##### Listed entries

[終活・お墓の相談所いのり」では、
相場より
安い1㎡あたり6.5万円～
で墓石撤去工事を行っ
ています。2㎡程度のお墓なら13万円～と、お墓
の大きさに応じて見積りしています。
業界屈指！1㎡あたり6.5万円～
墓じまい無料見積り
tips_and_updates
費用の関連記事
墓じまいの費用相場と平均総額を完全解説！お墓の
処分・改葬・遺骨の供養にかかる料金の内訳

##########

== Exercise brief ==
Reproduce every line of the material verbatim, keeping the original line breaks, characters, and symbols unchanged.

== Written solution ==
[終活・お墓の相談所いのり」では、
相場より
安い1㎡あたり6.5万円～
で墓石撤去工事を行っ
ています。2㎡程度のお墓なら13万円～と、お墓
の大きさに応じて見積りしています。
業界屈指！1㎡あたり6.5万円～
墓じまい無料見積り
tips_and_updates
費用の関連記事
墓じまいの費用相場と平均総額を完全解説！お墓の
処分・改葬・遺骨の供養にかかる料金の内訳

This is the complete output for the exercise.